Jones decided to join the Cresson Volunteer Fire Department as her son, Ian Shelly, was a captain there. Every year, Jones and Shelly would head out west to fight wildfires as contract workers for the U.S. Forest Service.

On Aug. 31, 2020, Jones and Shelly were deployed to help fight one of the largest wildfires in California to the northwest of Sacramento.

Unfortunately, the wind conditions made the area dangerous and their team was ordered to retreat.

According to Cresson VFD Fire Chief Ron Becker, Jones was driving the firetruck, but the fire was restricting visibility of the road, so one of the crew members began to walk in front of the truck to lead Jones down the roadway. However, the crew member tripped, as the smoke and the heat drove him down to his knees.

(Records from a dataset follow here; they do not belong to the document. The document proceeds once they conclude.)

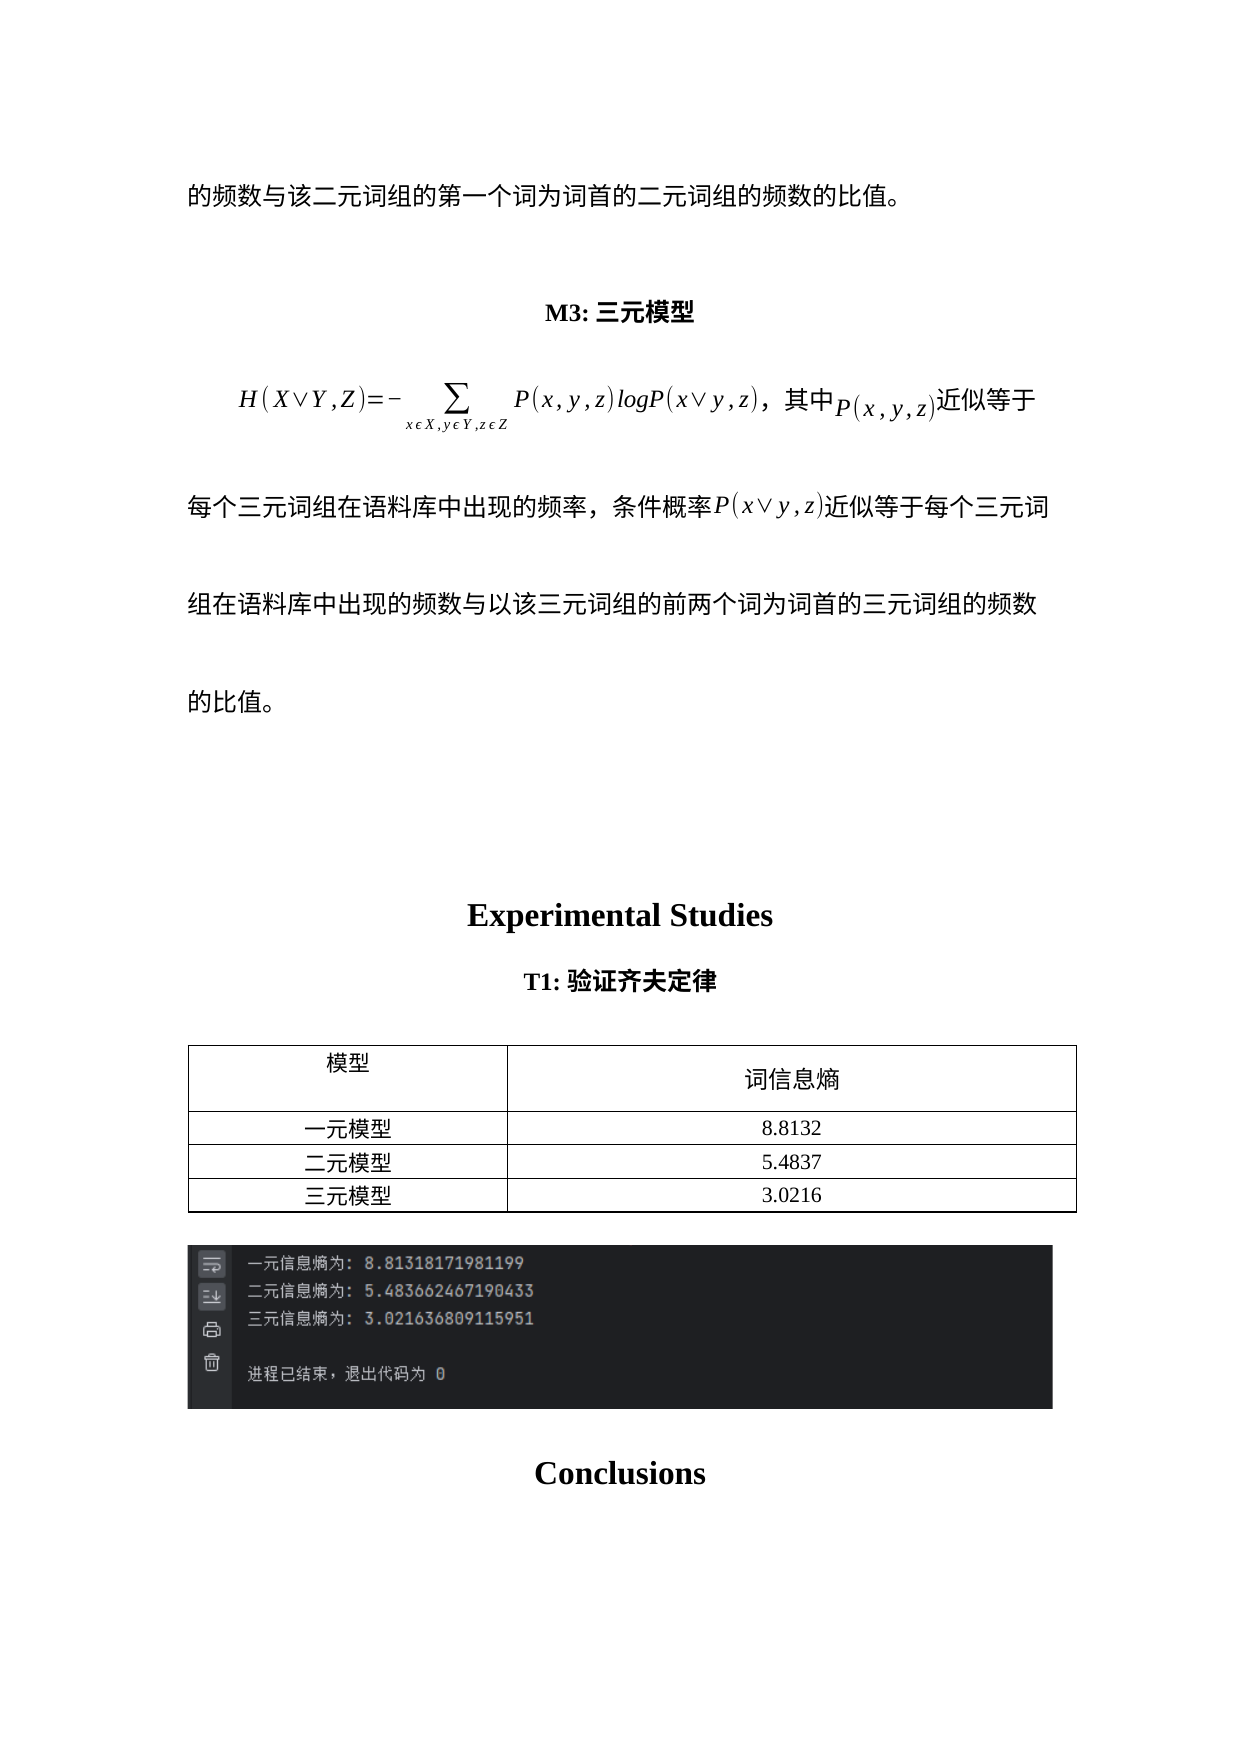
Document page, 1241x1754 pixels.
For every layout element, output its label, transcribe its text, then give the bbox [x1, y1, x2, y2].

text T1: 验证齐夫定律 [187, 947, 1053, 1012]
text Experimental Studies [187, 882, 1053, 947]
text Conclusions [187, 1440, 1053, 1505]
text M3: 三元模型 [187, 278, 1053, 343]
table_header 词信息熵 [508, 1046, 1076, 1111]
picture [187, 1245, 1053, 1409]
table_cell 一元模型 [189, 1112, 507, 1144]
table_cell 5.4837 [508, 1145, 1076, 1178]
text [187, 162, 1053, 227]
table_header 模型 [189, 1046, 507, 1111]
table_cell 3.0216 [508, 1179, 1076, 1211]
table_cell 8.8132 [508, 1112, 1076, 1144]
text ，其中近似等于每个三元词组在语料库中出现的频率，条件概率近似等于每个三元词组在语料库中出现的频数与以该三元词组的前两个词为词首的三元词组的频数的比值。 [187, 375, 1053, 733]
table_cell 二元模型 [189, 1145, 507, 1178]
table_cell 三元模型 [189, 1179, 507, 1211]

Jones lost her life when — for an unknown reason — she put the truck in reverse, causing the firetruck to fall off the mountain road, crashing 15 feet down into a ravine and catching fire.

She had been working at the CVFD for five years prior to her death.

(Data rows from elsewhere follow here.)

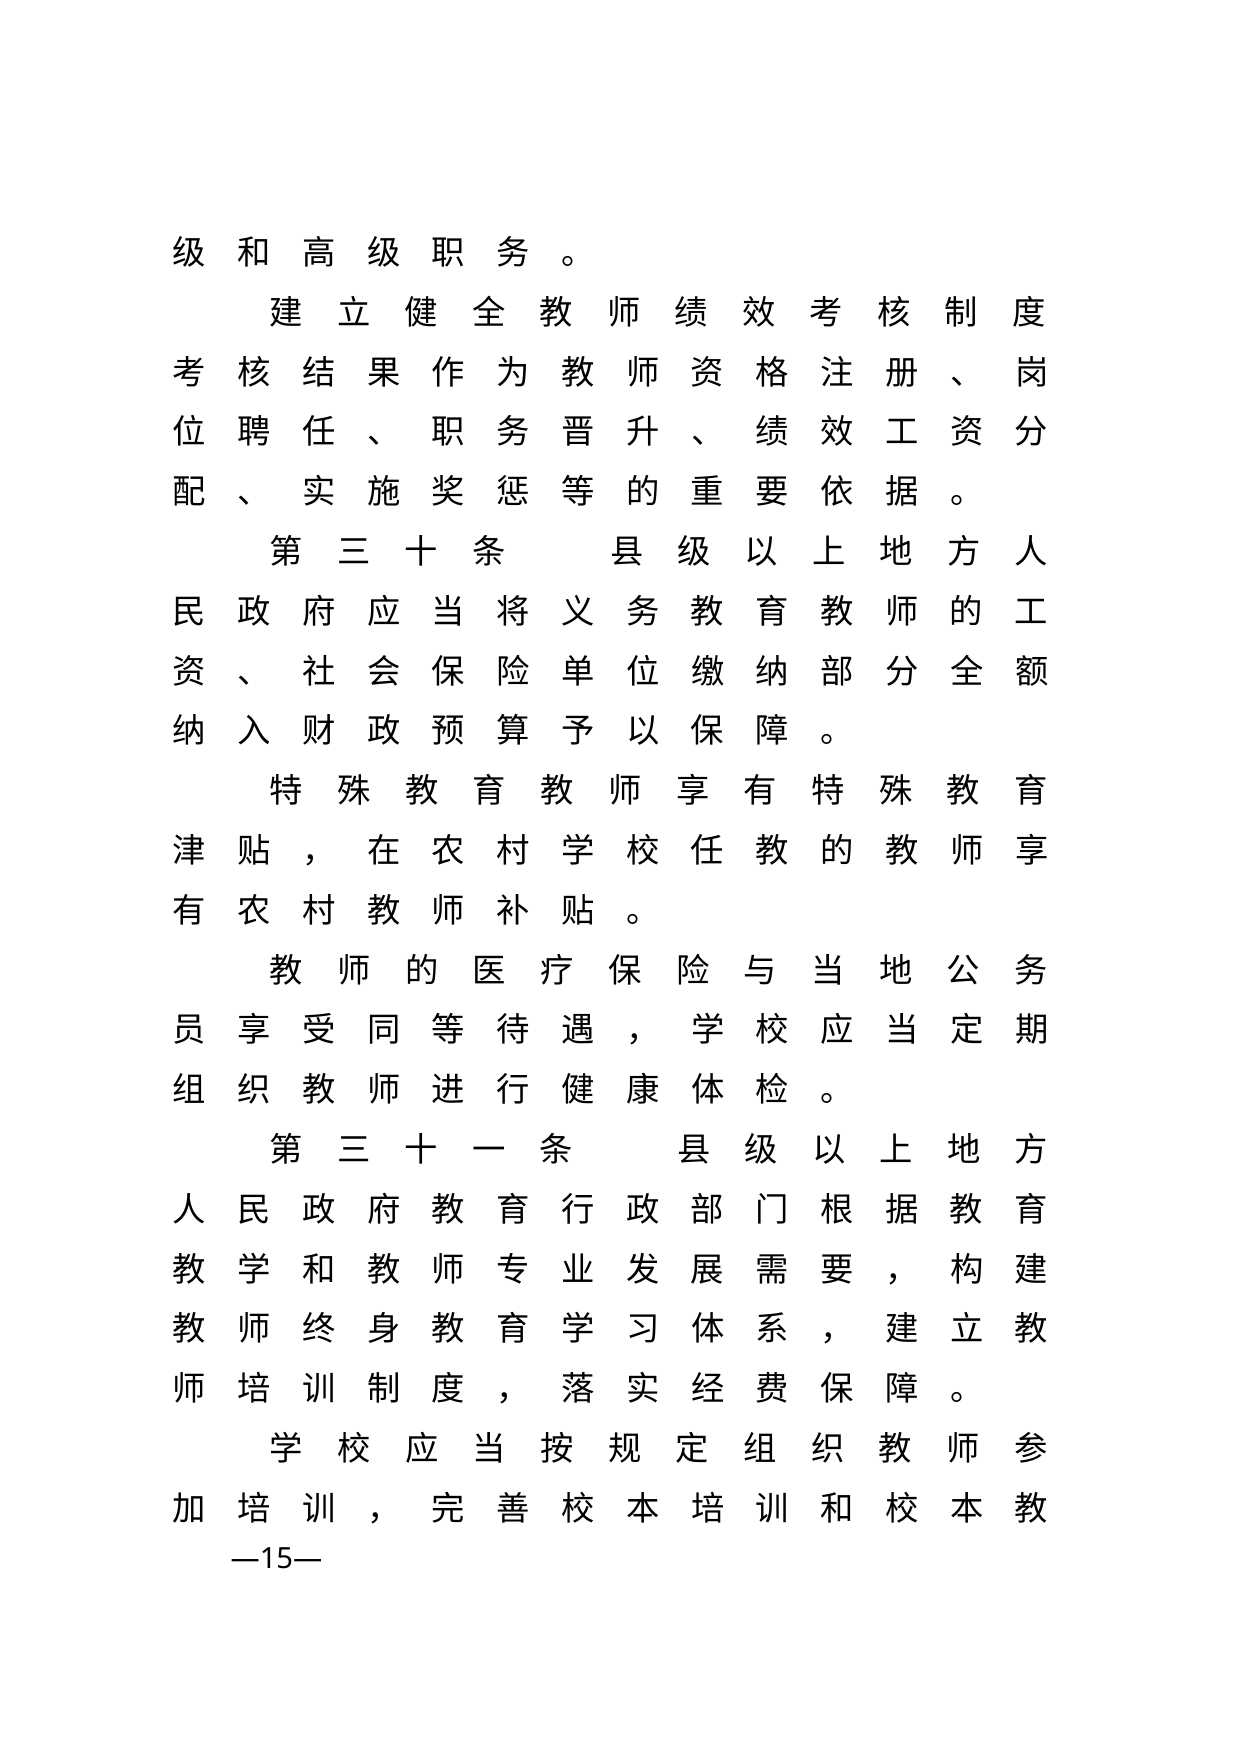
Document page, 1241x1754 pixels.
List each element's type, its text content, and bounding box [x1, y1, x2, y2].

text 建立健全教师绩效考核制度，考核结果作为教师资格注册、岗位聘任、职务晋升、绩效工资分配、实施奖惩等的重要依据。 [172, 280, 1079, 519]
text 特殊教育教师享有特殊教育津贴，在农村学校任教的教师享有农村教师补贴。 [172, 758, 1079, 938]
text 第三十条 县级以上地方人民政府应当将义务教育教师的工资、社会保险单位缴纳部分全额纳入财政预算予以保障。 [172, 519, 1079, 758]
text 教师的医疗保险与当地公务员享受同等待遇，学校应当定期组织教师进行健康体检。 [172, 938, 1079, 1117]
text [172, 220, 1079, 280]
text 第三十一条 县级以上地方人民政府教育行政部门根据教育教学和教师专业发展需要，构建教师终身教育学习体系，建立教师培训制度，落实经费保障。 [172, 1117, 1079, 1416]
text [172, 1416, 1079, 1536]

The training/meeting facility at the Cresson Volunteer Fire Department is now named after Jones and is called the Diana Jones Memorial Training Center.

The decision to dedicate the building to Jones is even more appropriate because she had turned the building into her personal project, Becker noted.

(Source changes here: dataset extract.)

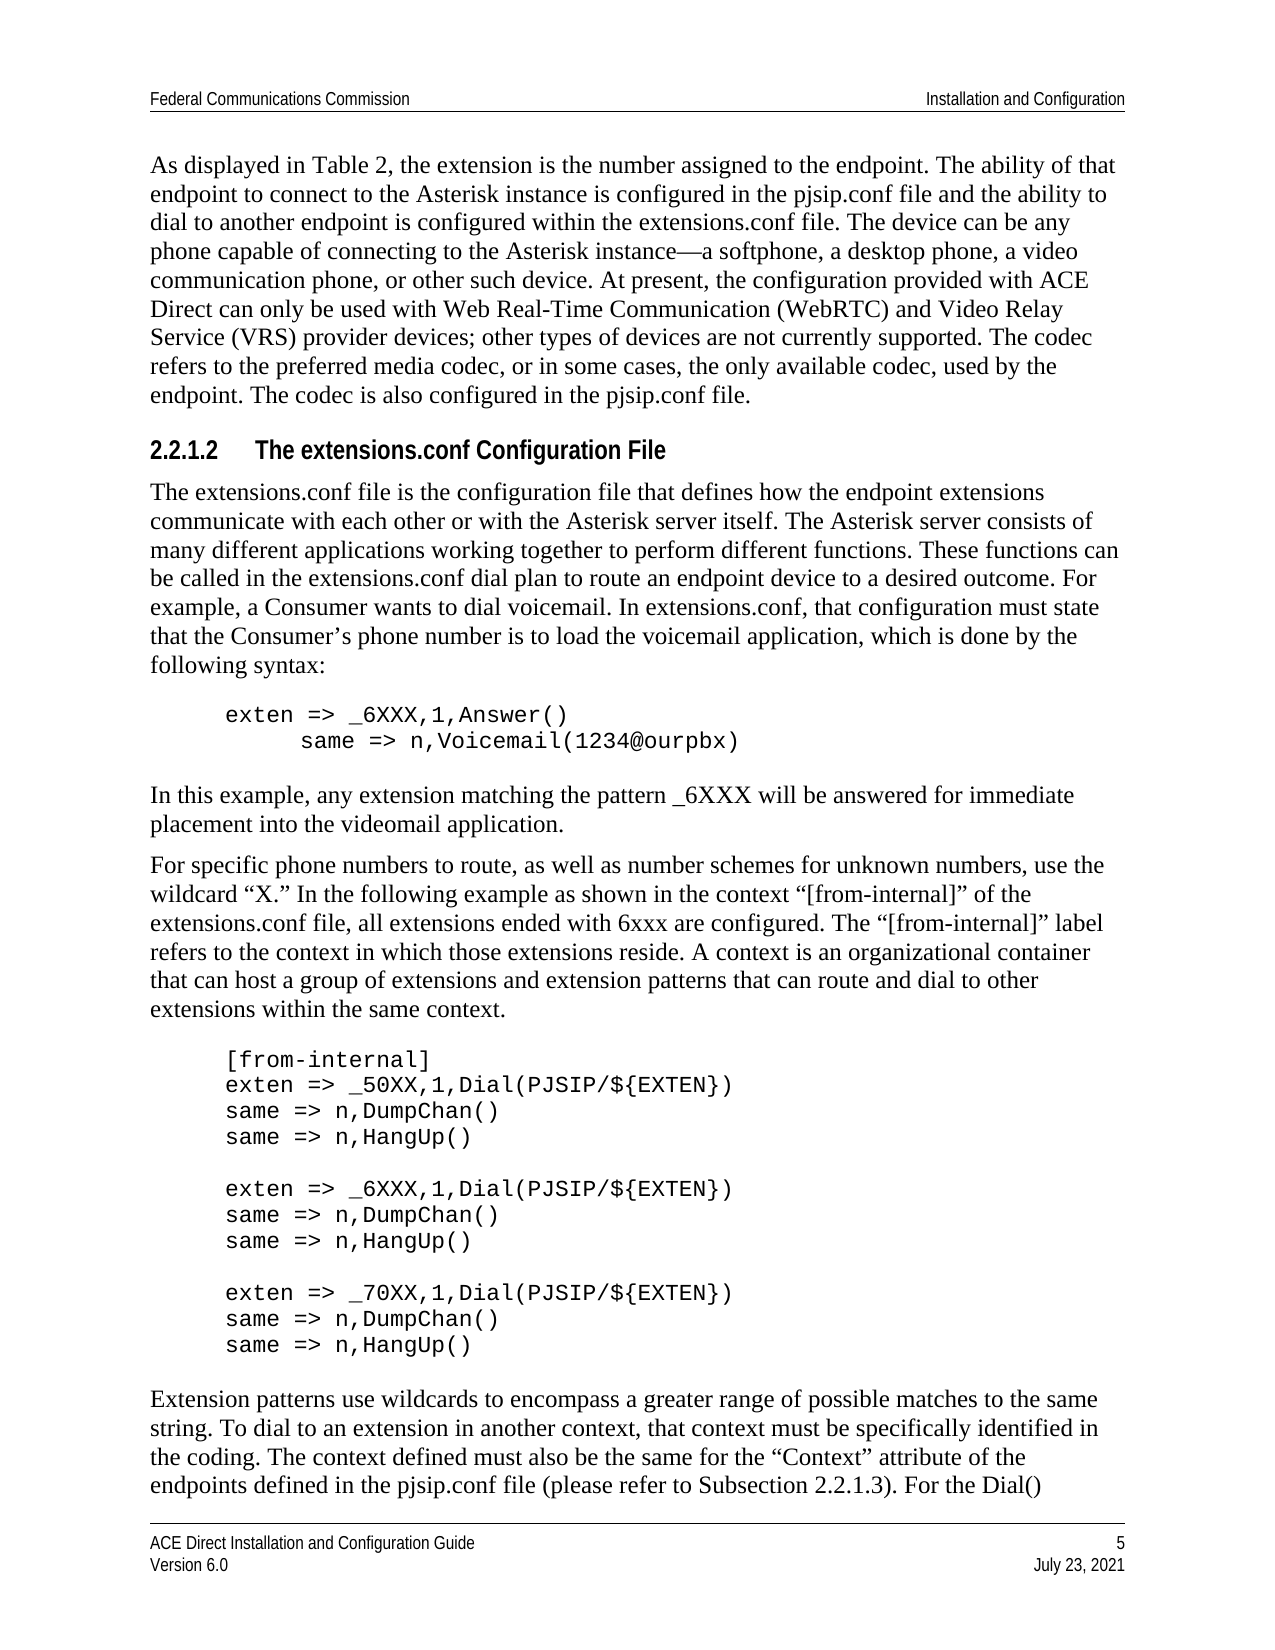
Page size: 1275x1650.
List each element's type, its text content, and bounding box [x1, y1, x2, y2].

“The fire department had purchased the old Church of Christ building in Cresson to use for our training meeting center and Diana had taken that old building under her wing,” Becker said. “She had repainted the interior, she would wax and scrub the hardwood floors. She just kind of decided that she was going to adopt that old building. When she was lost, our department voted to rename that building in her memory.”

The department chose to take the donations received in her memory and install an electronic message board sign, identifying the building.

Also, the open house will serve as a gesture to thank those who have donated funds, labor, equipment and materials to make Jones’ memorial sign a reality.

“She was well trained. She was knowledgeable. She was a good EMT, a good firefighter,” Becker said of Jones. “She wasn't flashy. She was a little on the quiet side, but she was dedicated and she was dependable. She was always looking for opportunities to help somebody else out. We miss her.”